Data to use -

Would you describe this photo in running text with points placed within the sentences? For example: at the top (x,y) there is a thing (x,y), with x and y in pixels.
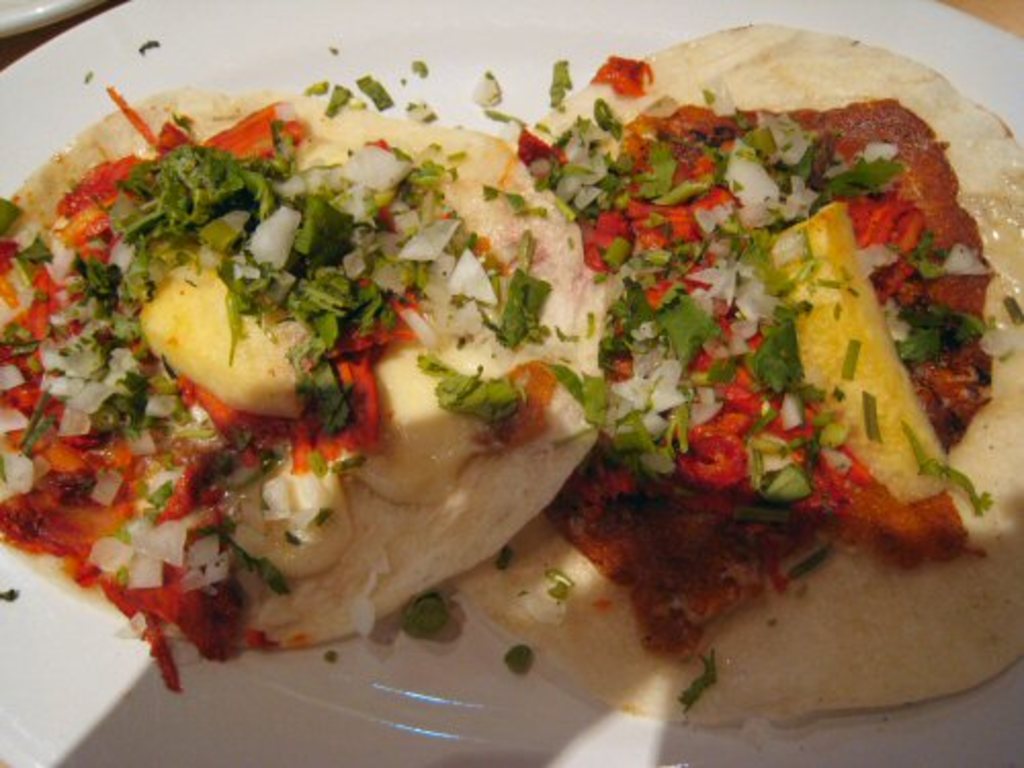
In the image we can see the plate (348,26), white in color. On the plate (456,45) we can see food item (585,489) and chopped onions (161,545), and leaves (235,281).
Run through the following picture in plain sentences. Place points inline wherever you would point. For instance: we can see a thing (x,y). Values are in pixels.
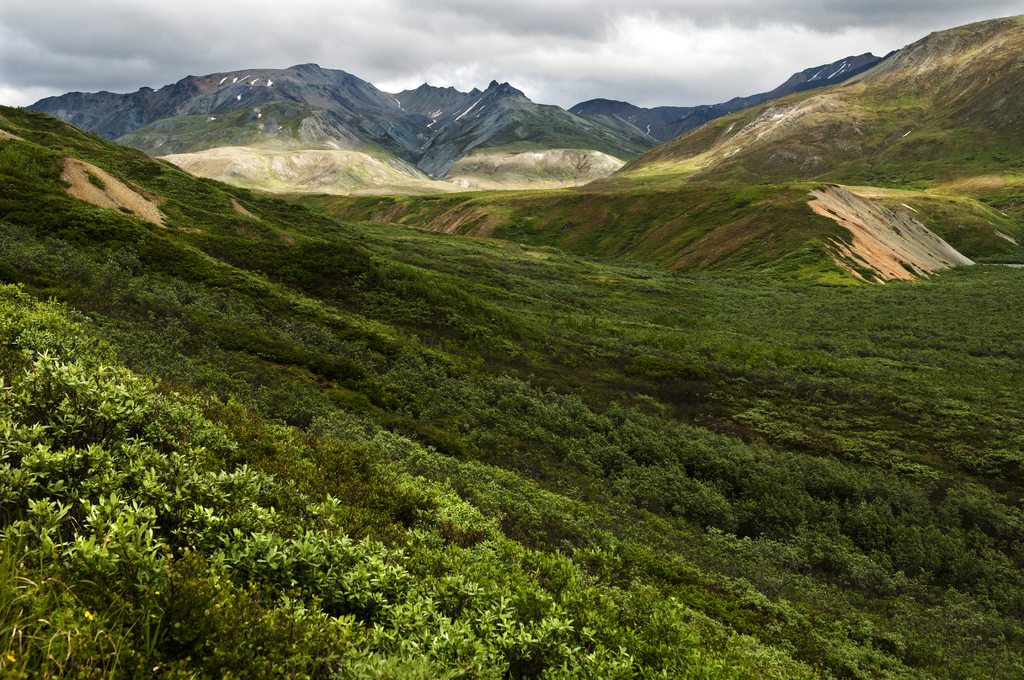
In this image we can see plants (369,470), grass (392,277), and mountains (665,113). In the background (633,64) there is sky (633,64) with clouds (669,52).
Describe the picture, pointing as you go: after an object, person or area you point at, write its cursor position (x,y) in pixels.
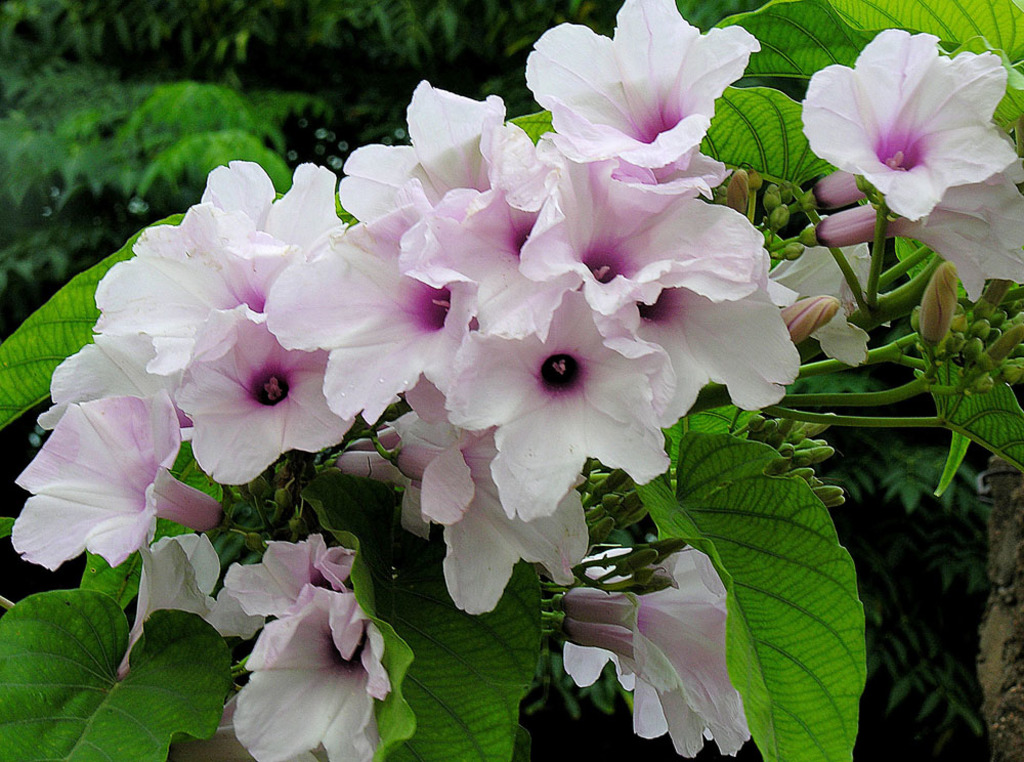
In this image, we can see flowers (334,318), leaves (316,476), stems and flower buds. In the background (47,4), we can see plants (36,29).
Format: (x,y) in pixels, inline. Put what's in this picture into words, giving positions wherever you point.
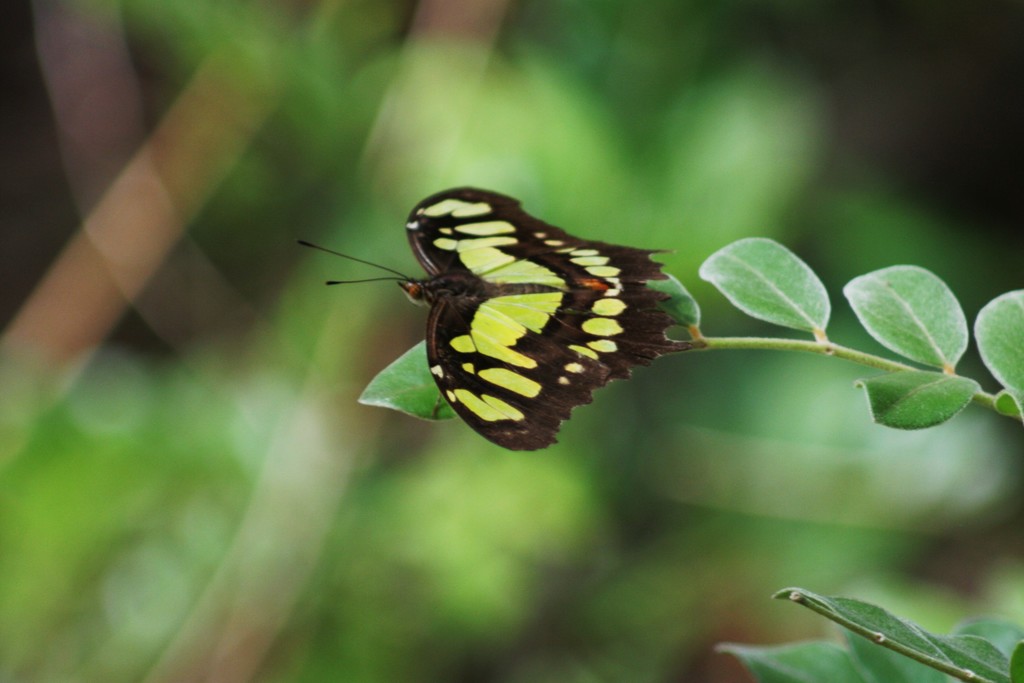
In the foreground of the picture (968,403) there are leaves (837,644), stem (757,346) and butterfly (491,316). In the background (173,251) there is greenery (702,182).
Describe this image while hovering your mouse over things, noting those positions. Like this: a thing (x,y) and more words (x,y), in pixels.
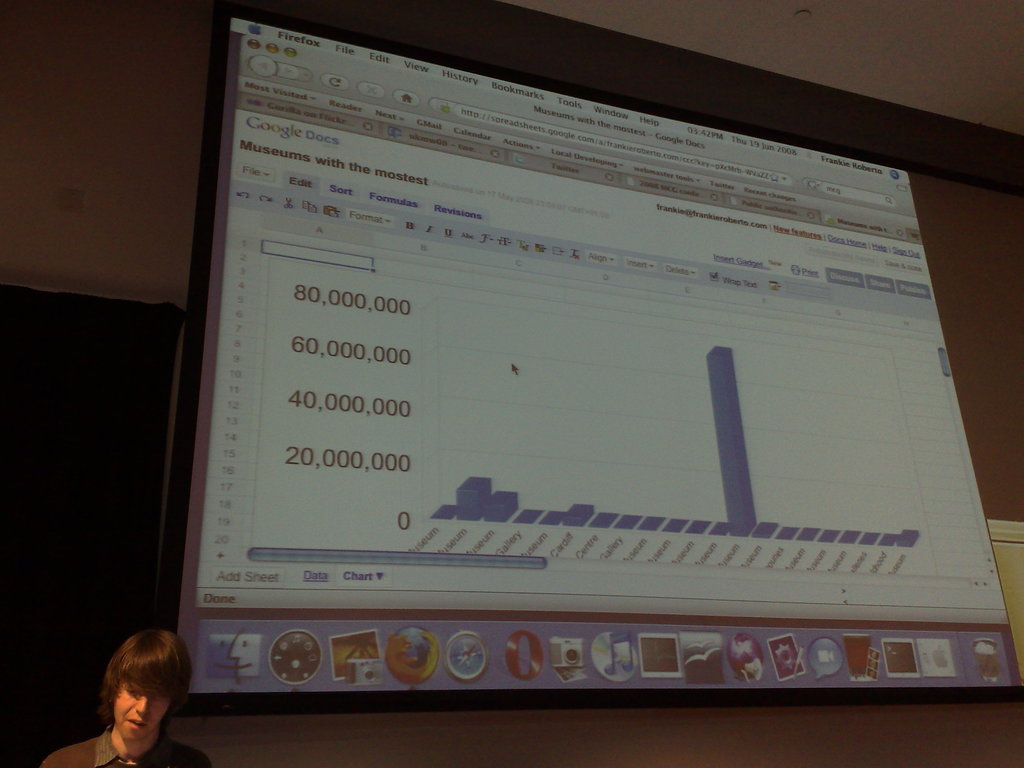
In this image there is a man (131,730), in the background (228,704) there is a screen (241,701), on that screen (261,46) there is a presentation (776,640).
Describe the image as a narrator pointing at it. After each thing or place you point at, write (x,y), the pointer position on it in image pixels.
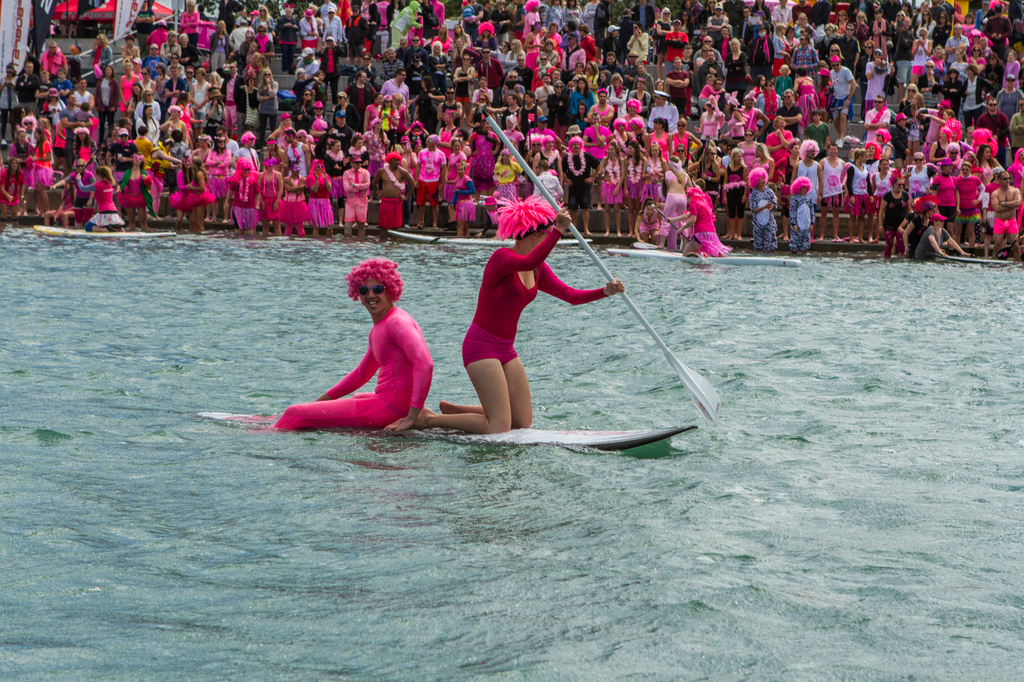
In this image we can see two persons (469,362) sitting on a paddleboard (623,435) and one of them is holding a paddle (710,408) in her hands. In the background (264,63) we can see persons (548,83) standing on the stairs (274,54), paddleboards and water (265,297).
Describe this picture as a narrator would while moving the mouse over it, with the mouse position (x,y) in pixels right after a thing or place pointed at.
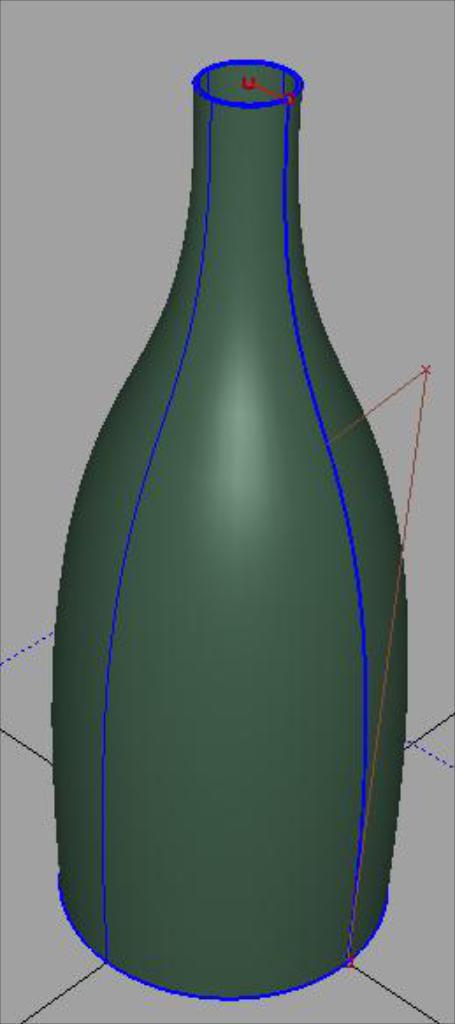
In the picture we can see a animated image of a bottle (152,760) which is green in color with blue color border lines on it.
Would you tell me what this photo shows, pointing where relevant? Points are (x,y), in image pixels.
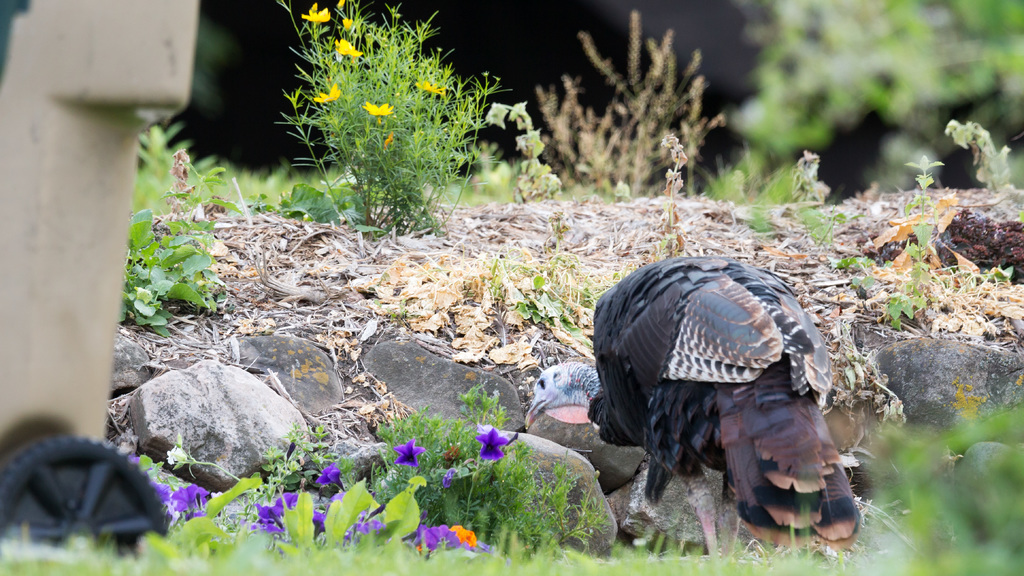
In this picture I can see a bird (662,466) and few plants (451,121) and I can see few rocks (316,368) on the ground (550,568) and looks like a dustbin (81,218) on the left side (57,333).
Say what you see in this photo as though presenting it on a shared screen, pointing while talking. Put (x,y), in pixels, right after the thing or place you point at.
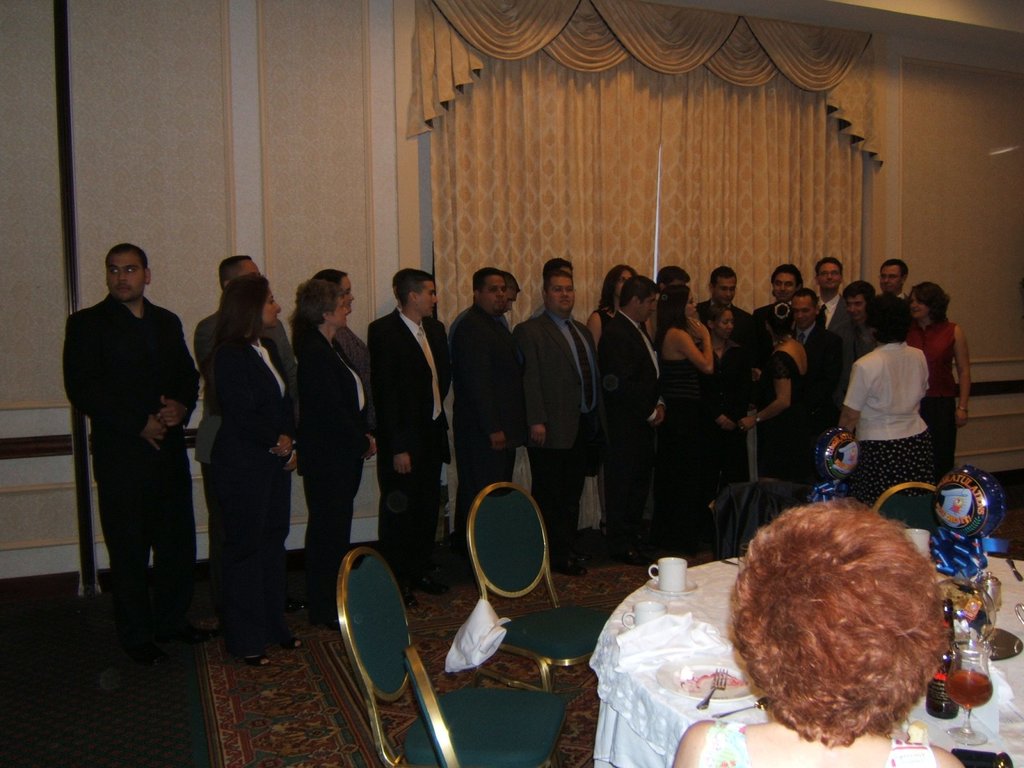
There is a person (786,761) and we can see chairs (451,703) and we can see glass (966,656), plate (706,662), cups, fork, bottle (942,666) and objects (979,509) on the table (1021,588). There are people (444,381) standing on the floor (1023,526). In the background (321,113) we can see walls (141,65) and curtains (639,26).
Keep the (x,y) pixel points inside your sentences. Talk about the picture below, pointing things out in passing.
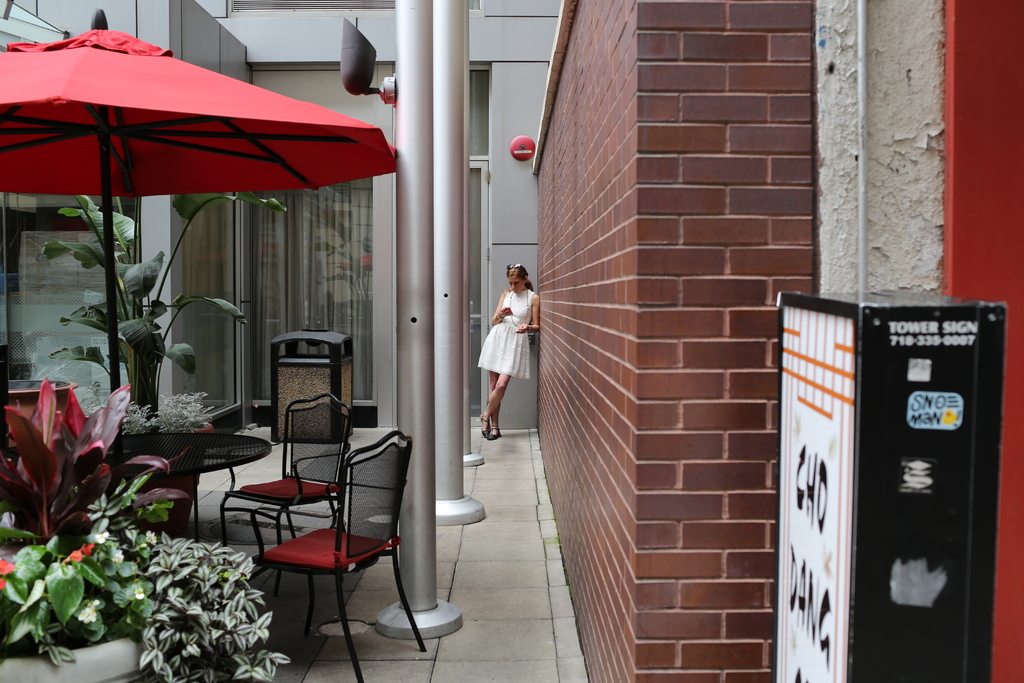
this picture shows a couple of chairs (332,437) and a umbrella (14,115) and a woman (513,362) standing and we see few plants (139,464).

Task to complete - Pictures are to be left out. Everything else in the records above gets repeated exactly.

Result -
Would you describe this photo in running text with points placed within the sentences? For example: at the top (x,y) there is a thing (x,y), with x and y in pixels.
In the image we can see the plate (348,26), white in color. On the plate (456,45) we can see food item (585,489) and chopped onions (161,545), and leaves (235,281).
Run through the following picture in plain sentences. Place points inline wherever you would point. For instance: we can see a thing (x,y). Values are in pixels.
In this image we can see plants (369,470), grass (392,277), and mountains (665,113). In the background (633,64) there is sky (633,64) with clouds (669,52).
Describe the picture, pointing as you go: after an object, person or area you point at, write its cursor position (x,y) in pixels.
In this image, we can see flowers (334,318), leaves (316,476), stems and flower buds. In the background (47,4), we can see plants (36,29).
Format: (x,y) in pixels, inline. Put what's in this picture into words, giving positions wherever you point.
In the foreground of the picture (968,403) there are leaves (837,644), stem (757,346) and butterfly (491,316). In the background (173,251) there is greenery (702,182).
Describe this image while hovering your mouse over things, noting those positions. Like this: a thing (x,y) and more words (x,y), in pixels.
In this image there is a man (131,730), in the background (228,704) there is a screen (241,701), on that screen (261,46) there is a presentation (776,640).
Describe the image as a narrator pointing at it. After each thing or place you point at, write (x,y), the pointer position on it in image pixels.
In this image we can see two persons (469,362) sitting on a paddleboard (623,435) and one of them is holding a paddle (710,408) in her hands. In the background (264,63) we can see persons (548,83) standing on the stairs (274,54), paddleboards and water (265,297).
Describe this picture as a narrator would while moving the mouse over it, with the mouse position (x,y) in pixels right after a thing or place pointed at.
In the picture we can see a animated image of a bottle (152,760) which is green in color with blue color border lines on it.
Would you tell me what this photo shows, pointing where relevant? Points are (x,y), in image pixels.
In this picture I can see a bird (662,466) and few plants (451,121) and I can see few rocks (316,368) on the ground (550,568) and looks like a dustbin (81,218) on the left side (57,333).
Say what you see in this photo as though presenting it on a shared screen, pointing while talking. Put (x,y), in pixels, right after the thing or place you point at.
There is a person (786,761) and we can see chairs (451,703) and we can see glass (966,656), plate (706,662), cups, fork, bottle (942,666) and objects (979,509) on the table (1021,588). There are people (444,381) standing on the floor (1023,526). In the background (321,113) we can see walls (141,65) and curtains (639,26).
Keep the (x,y) pixel points inside your sentences. Talk about the picture below, pointing things out in passing.
this picture shows a couple of chairs (332,437) and a umbrella (14,115) and a woman (513,362) standing and we see few plants (139,464).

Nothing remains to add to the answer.